恐る恐る足を運び、除き穴から覗いてみると、、、。
「やっぱり蒼愛か」
玄関をさっと開け、自分だけ出て素早く閉める。白い私服が蒼愛の清楚さを強調していて思わず見入っていまう。
「瀧くん?」
「あ、おう悪い、、、、それでだな」
「あ、あのね瀧くん!」
家に届いた婚姻届の話をしようとすると、蒼愛に口を挟まれてしまう。何やら蒼愛の顔が赤いような気がする。
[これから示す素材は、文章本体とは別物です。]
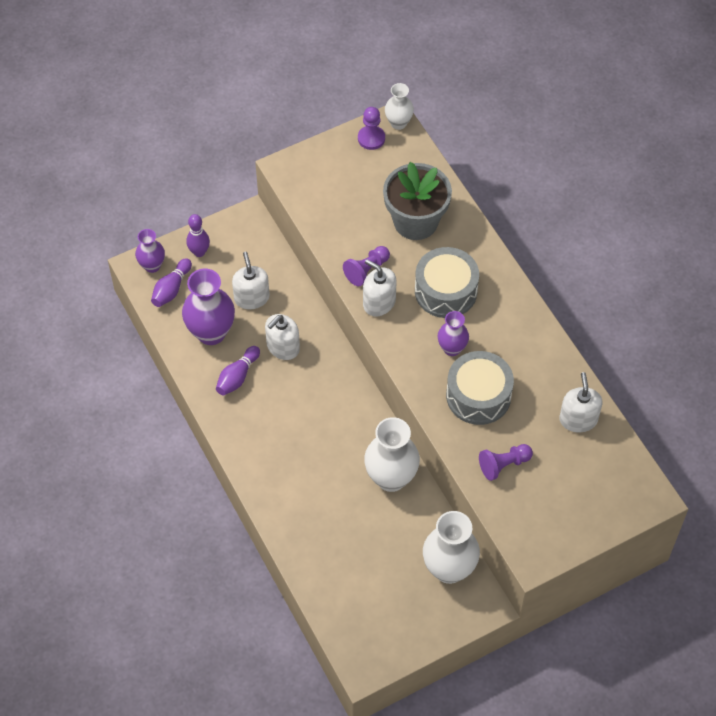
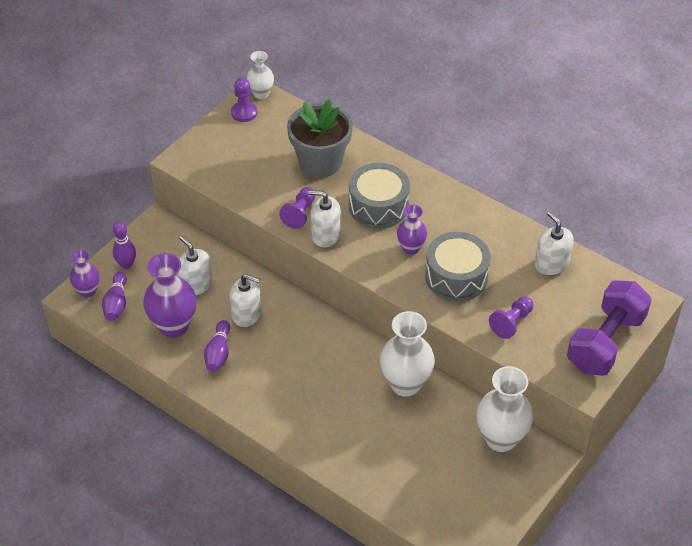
camera: 25 degrees left, 10 degrees down
(283, 347) = (247, 314): white soap dispenser -> white soap dispenser turned 90 degrees counterclockwise
(582, 522) = (605, 342): none -> purple dumbbell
「その、、、恥ずかしいんだけどね?その、、、婚姻届が届いてなかったかなぁって、、、」
「、、、え?」
俺が間抜けな反応をすると蒼愛は顔を真っ赤に染めて早口で喋り出した。
「いや!これはね!その!手違いというかふざけてやったっていうかね!あの、、、恥ずかしいんだけど、、、書いた婚姻届無くしちゃって、、、瀧くんのフルネーム書いてたからもしかしたらって思ってきたんだけどね、、、ほんとに!」
「あー、、、そういう事か」
「あるの!?」
俺の一言に蒼愛は興奮したように声を上げた。静かに頷くと蒼愛の赤面した顔は安堵を表す。
「ちょっと待ってな。持ってきてやるから」
「あ、いいの。それ持ってて?」
「な、なんで?」
嫌~な予感を覚えながらも問いかけると、今度はもじもじしながら蒼愛が言葉を放つ。
「そ、そのぉ、、、瀧くんが結婚してくれるって時の為に持ってて欲しいなって、、、」
「すぐ持ってくる!」
その場に駆け出しそうになった俺を、蒼愛はガシッとしがみついて止める。
「ちょっと待って!お願いだから持ってて!お願いだから!」
「いや俺がそんなもん持ってたら愛華から変な疑いかけられるし、てかその時に新しく書いたら良いじゃねえか!」
「その時、、、っ!」
何故か赤面する蒼愛。拘束する力も弱まり、再び俺は蒼愛と向き合う形となった。何やらまたもじもじしている蒼愛に、俺は軽くため息をこぼす。
「体弱いんだからあんまり無理すんな。顔赤いぞ?」
「えっ!嘘!私顔赤くなってる!?」
驚いた反応をする蒼愛に俺は頷き返すと、顔を隠すように背を向け、手を頬に当てる。
「、、、ほら、行くぞ」
「え?」
俺が蒼愛の後方へ、つまり玄関から出て路上へ出ると、蒼愛は疑問を生じた顔をしていた。
「家まで送ってやるから行くぞって事だ」
俺の言葉に蒼愛はポカーンとした後満面の笑みで俺に抱きついてきた。
「ちょっ!こんな所で何してんの!?」
俺が抵抗しようと蒼愛は離れようとしない。
「ふふっ。おんぶ〜」
昔っから蒼愛の俺に対しての甘えは収まる兆しがなかった。
「、、、その時になったら、、、か」
小さくこぼした蒼愛の一言は、俺の耳に届くことは無かった。